Northern Ireland civil servants 'visibly moved' hearing terminally-ill patients facing benefits barrier
Department for Communities officials were "visibly moved" upon hearing the plight of terminally-ill patients facing unnecessary delays in accessing benefits, it has been said in a letter to one of Northern Ireland's most senior civil servants.
Writing to the head of the Department for Communities Leo O'Reilly, deputy leader of the SDLP Nichola Mallon was calling for change to rules around eligibility for fast-tracking when applying for the Personal Independence Payment (PIP).
Claimants presently are required to have a diagnosis of less than six months to live to be eligible for processing under special rules.
Under the special rules claims are expected to be cleared within two weeks, while processing through the normal system can take more than three months.
Difficulties exist for terminally-ill patients with non-cancerous conditions which are less frequently given an end-of-life diagnosis, such as dementia.
Writing to Mr O'Reilly, Mrs Mallon says: "I know how compassionate the officials working in this area are.
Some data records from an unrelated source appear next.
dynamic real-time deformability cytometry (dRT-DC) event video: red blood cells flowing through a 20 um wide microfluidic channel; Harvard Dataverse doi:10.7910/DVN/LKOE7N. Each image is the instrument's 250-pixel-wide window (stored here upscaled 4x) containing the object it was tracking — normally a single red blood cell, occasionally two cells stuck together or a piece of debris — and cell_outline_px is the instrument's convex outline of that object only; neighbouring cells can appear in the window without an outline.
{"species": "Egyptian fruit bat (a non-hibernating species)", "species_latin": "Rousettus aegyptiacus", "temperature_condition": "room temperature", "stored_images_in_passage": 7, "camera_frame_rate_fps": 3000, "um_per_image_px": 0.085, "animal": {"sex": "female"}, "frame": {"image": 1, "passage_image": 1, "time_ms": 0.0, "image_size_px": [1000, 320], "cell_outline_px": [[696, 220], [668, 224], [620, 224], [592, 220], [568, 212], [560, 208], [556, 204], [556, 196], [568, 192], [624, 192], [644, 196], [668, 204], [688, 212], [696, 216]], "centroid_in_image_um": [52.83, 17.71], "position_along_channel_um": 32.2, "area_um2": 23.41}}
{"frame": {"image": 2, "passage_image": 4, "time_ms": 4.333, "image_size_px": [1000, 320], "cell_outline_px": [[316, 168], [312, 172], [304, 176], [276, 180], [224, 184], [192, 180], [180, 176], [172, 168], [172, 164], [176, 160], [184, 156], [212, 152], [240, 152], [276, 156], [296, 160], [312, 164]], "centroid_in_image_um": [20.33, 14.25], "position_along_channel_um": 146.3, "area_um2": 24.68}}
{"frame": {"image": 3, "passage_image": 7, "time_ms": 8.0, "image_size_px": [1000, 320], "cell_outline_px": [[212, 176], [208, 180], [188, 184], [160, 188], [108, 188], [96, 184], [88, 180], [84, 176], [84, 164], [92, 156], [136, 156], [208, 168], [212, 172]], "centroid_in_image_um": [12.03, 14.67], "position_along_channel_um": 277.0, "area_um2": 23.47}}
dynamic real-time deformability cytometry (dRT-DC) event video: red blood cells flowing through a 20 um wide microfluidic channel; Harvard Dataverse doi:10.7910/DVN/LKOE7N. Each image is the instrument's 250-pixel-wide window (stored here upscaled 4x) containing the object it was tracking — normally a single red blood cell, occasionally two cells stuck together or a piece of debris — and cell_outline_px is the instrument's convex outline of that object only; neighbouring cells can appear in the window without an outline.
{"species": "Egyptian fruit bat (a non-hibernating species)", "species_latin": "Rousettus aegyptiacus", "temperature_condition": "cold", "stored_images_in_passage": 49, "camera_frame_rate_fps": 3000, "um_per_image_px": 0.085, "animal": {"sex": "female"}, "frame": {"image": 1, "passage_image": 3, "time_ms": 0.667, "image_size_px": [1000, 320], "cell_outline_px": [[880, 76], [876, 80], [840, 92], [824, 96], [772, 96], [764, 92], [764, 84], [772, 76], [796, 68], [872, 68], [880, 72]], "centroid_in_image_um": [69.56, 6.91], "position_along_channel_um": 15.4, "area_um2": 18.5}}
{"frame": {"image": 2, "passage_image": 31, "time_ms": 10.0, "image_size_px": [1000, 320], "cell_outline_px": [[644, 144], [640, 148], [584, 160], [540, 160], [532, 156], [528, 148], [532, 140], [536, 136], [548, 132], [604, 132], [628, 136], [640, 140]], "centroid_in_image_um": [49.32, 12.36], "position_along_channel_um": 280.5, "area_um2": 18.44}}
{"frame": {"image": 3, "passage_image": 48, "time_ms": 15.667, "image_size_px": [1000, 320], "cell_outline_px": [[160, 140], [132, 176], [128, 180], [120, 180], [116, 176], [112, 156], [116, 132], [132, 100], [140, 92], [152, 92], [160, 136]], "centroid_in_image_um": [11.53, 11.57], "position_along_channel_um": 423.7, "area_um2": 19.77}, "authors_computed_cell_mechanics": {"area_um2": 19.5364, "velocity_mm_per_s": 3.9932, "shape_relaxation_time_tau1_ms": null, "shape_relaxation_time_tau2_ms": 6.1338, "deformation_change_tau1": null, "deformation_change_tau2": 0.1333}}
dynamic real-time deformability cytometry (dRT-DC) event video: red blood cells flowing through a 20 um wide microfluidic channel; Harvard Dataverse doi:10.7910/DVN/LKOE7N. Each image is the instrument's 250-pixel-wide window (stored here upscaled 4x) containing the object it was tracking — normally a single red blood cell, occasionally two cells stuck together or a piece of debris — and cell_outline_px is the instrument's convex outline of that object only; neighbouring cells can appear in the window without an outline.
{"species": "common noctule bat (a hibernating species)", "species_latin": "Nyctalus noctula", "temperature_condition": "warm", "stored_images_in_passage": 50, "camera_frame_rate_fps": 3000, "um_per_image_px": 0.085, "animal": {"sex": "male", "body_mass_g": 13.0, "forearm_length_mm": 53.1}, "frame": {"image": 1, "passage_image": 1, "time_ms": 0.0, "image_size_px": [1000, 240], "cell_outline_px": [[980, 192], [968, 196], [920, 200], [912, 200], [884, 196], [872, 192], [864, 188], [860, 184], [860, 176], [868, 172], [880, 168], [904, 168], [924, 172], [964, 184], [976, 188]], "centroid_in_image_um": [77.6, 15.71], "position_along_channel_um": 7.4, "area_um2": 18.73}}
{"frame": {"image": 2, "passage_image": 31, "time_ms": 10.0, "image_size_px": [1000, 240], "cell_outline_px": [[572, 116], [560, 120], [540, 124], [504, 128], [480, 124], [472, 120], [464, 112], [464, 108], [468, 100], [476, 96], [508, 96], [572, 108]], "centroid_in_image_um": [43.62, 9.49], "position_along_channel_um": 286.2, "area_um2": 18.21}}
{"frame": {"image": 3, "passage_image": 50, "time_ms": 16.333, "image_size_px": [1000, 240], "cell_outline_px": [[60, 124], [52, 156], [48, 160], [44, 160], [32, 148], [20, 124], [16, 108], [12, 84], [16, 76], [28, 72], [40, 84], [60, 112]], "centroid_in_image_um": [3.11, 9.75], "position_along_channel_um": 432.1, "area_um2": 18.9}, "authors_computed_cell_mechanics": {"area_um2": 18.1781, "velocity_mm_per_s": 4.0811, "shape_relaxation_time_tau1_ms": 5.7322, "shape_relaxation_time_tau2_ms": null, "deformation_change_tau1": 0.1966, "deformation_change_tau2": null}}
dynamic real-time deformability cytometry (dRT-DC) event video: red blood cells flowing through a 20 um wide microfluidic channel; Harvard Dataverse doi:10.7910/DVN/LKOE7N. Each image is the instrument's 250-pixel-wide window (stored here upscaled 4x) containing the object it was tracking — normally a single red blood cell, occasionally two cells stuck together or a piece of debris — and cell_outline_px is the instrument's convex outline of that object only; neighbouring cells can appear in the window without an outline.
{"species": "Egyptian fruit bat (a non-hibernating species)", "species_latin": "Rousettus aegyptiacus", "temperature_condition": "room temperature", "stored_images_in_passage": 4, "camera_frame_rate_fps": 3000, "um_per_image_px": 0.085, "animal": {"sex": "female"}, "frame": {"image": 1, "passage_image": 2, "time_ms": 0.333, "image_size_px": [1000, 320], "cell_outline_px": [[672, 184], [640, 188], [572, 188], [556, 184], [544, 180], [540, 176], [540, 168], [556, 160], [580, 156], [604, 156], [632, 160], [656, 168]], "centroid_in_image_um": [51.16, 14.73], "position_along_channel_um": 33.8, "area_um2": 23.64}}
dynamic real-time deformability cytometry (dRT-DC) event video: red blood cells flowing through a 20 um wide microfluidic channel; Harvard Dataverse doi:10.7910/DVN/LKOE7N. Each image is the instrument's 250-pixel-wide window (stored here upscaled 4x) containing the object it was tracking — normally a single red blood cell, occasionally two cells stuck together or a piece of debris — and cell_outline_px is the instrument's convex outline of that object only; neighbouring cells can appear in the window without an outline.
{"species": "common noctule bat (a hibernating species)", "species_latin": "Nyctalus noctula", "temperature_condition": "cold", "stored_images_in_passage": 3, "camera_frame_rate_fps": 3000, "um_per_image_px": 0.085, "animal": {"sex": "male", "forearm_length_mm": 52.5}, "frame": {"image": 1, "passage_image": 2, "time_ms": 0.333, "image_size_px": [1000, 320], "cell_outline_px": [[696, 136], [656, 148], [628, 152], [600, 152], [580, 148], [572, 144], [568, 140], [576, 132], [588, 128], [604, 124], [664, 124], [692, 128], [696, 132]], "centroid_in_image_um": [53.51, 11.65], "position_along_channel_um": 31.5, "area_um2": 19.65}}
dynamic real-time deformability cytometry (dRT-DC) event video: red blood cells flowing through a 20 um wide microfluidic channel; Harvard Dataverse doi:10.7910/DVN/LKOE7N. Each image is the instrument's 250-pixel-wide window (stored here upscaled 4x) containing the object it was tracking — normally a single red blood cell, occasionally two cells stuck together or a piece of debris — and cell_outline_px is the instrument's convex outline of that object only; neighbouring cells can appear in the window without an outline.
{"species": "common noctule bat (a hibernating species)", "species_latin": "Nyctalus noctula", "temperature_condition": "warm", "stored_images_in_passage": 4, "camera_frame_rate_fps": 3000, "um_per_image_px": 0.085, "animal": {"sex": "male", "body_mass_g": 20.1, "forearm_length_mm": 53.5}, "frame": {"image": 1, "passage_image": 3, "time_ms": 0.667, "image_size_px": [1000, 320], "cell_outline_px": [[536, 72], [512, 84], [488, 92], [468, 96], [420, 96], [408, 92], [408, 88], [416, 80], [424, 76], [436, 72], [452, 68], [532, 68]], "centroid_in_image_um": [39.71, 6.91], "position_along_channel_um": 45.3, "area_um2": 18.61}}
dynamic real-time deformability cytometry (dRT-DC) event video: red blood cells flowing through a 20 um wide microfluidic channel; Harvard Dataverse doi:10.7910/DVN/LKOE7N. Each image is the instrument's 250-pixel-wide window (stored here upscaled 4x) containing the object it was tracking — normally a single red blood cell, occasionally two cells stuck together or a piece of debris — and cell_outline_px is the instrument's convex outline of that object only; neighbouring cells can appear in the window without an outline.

They attended a recent meeting I facilitated with those affected by this issue.
"They were visibly moved when they heard the testimonies of people with terminal illnesses who fall outside the six-month rule and have gone through the current process."
Mrs Mallon went on to ask Mr O'Reilly to reconsider his decision not to review current legislation, something he has said the Department is unable to do due to the absence of a minister.
Last month a letter published in the Belfast Telegraph signed by high-profile names from Northern Ireland's medical and charity sectors called for the time-bound estimation of life expectancy to be abolished as a requirement for eligibility under special rules.
The letter called for action to be taken to bring Northern Ireland's legislation into line with Scotland's - which recently took action to abolish the time-bound estimation requirement.
The call for departmental action comes alongside the first reading of a private members' bill calling a change to eligibility rules before the House of Commons earlier this week.
The Access to Welfare (Terminal Illness Definition) Bill would see rules changed nationwide, and is due for its second hearing in November.
Craig Harrison, Policy and Public Affairs Officer for Marie Curie Northern Ireland, said: "Under the current system, terminally-ill people in Northern Ireland are being denied the compassion and dignity they deserve.
"With no sitting Assembly in Stormont, we’re pleased to see this important issue on the Westminster agenda. We look forward to working further with our local MPs on this vital issue.”